The README file for this repository.

shade

shade is a tool for relocating namespaces within uberjars to avoid dependency clashes.

Motivation

Test helper libraries' dependencies are liable to clash with those of the code under test. To avoid this, the helper library can be distributed as an uberjar with its dependencies "shaded" under a different namespace.

Installation

The easiest way to get started is to add the lein-shade plugin to your Leiningen project map:

:plugins [[lein-shade "0.4.0"]]

Usage

As is typical when building an uberjar, you'll need to use AOT compilation:

:profiles {...
           :uberjar {:aot :all}
           ...}

Unlike when building an application uberjar, you probably don't want to bundle Clojure itself.
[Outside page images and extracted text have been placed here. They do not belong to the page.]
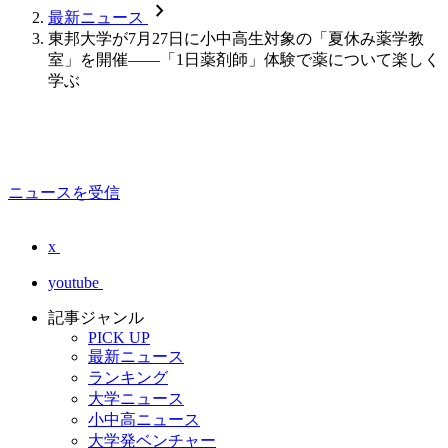
chevron_forward
最新ニュース
東邦大学が7月27日に小中高生対象の「夏休み薬学教
室」を開催――「1日薬剤師」体験で薬について楽しく
学ぶ
ニュースを受信
x
youtube
記事ジャンル
PICK UP
最新ニュース
ランキング
大学ニュース
小中高ニュース
大学発ベンチャー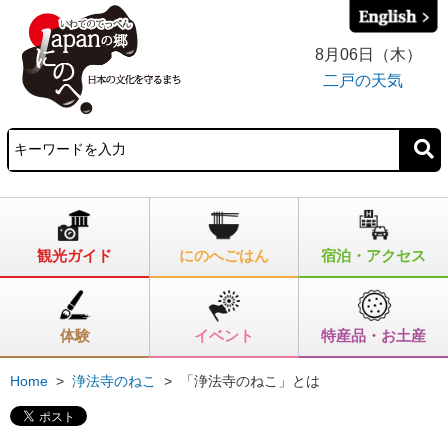
8月06日（木）
二戸の天気
観光ガイド
にのへごはん
宿泊・アクセス
体験
イベント
特産品・お土産
Home
>
浄法寺のねこ
>
「浄法寺のねこ」とは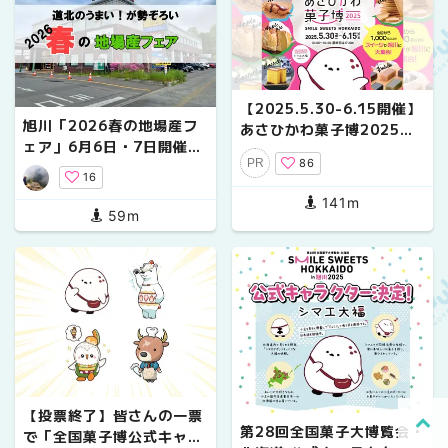
【2025.5.30-6.15開催】
旭川「2026春の地場産フ
あさひかわ菓子博2025は
ェア」6月6日・7日開催｜
ここが注目！
86
PR
道北60店舗が勢ぞろい・気
16
になるグルメまとめ
141m
59m
【投票終了】皆さんの一票
第28回全国菓子大博覧会・
で「全国菓子博公式キャラ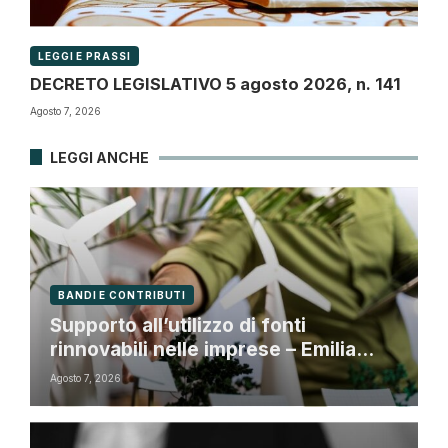
LEGGI E PRASSI
DECRETO LEGISLATIVO 5 agosto 2026, n. 141
Agosto 7, 2026
LEGGI ANCHE
BANDI E CONTRIBUTI
Supporto all’utilizzo di fonti
rinnovabili nelle imprese – Emilia
Romagna
Agosto 7, 2026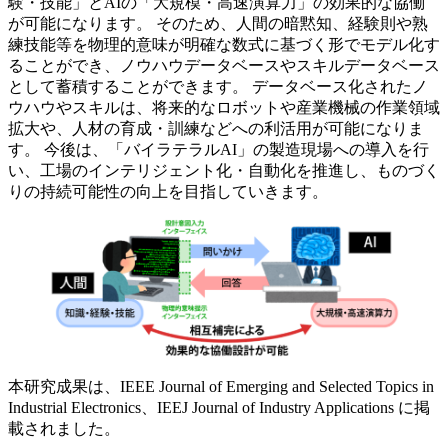
験・技能」とAIの「大規模・高速演算力」の効果的な協働
が可能になります。 そのため、人間の暗黙知、経験則や熟
練技能等を物理的意味が明確な数式に基づく形でモデル化す
ることができ、ノウハウデータベースやスキルデータベース
として蓄積することができます。 データベース化されたノ
ウハウやスキルは、将来的なロボットや産業機械の作業領域
拡大や、人材の育成・訓練などへの利活用が可能になりま
す。 今後は、「バイラテラルAI」の製造現場への導入を行
い、工場のインテリジェント化・自動化を推進し、ものづく
りの持続可能性の向上を目指していきます。
本研究成果は、IEEE Journal of Emerging and Selected Topics in
Industrial Electronics、IEEJ Journal of Industry Applications に掲
載されました。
You can omit it by moving the dependency to the :provided profile:

:profiles {...
           :provided {:dependencies [[org.clojure/clojure "1.8.0"]
                                     ...]}
           ...}

You'll want to omit dependencies that are bundled in the uberjar from the POM, otherwise consumers of your library will download them as transitive dependencies. To do so, move your dependencies to the :shaded profile, and add :shaded to your :default profile:

:profiles {...
           :shaded {:dependencies [...]}
           :default [:leiningen/default :shaded]
           ...}

If you run lein shade-jar now, you'll get an uberjar under target/shaded. However, the namespaces within your dependencies won't have been relocated, so version clashes will still be problematic. To relocate those namespaces, you need to specify them in your project map:

:shade {:namespaces [foo.bar
                     ...]}

Now when you run lein shade-jar, those namespaces will have been hidden under the your-project.shaded namespace in the uberjar (so foo.bar is now your-project.shaded.foo.bar).

You can customize where shaded dependencies are hidden if you want:

:shade {:namespaces [...]
        :under my-project.hidden}

Deploying shaded uberjars

You can deploy your shaded uberjar using lein deploy-shaded-jar [repository]. You might want to alias the deploy task:

:aliases {...
          "deploy" ["deploy-shaded-jar" "clojars"]
          ...}

You can also install your shaded uberjar to your local repository using lein install-shaded-jar. Similarly, you might want to alias the install task:

:aliases {...
          "install" ["install-shaded-jar"]
          ...}

License

Copyright © 2017 Red Badger

Distributed under the Eclipse Public License either version 1.0 or (at your option) any later version.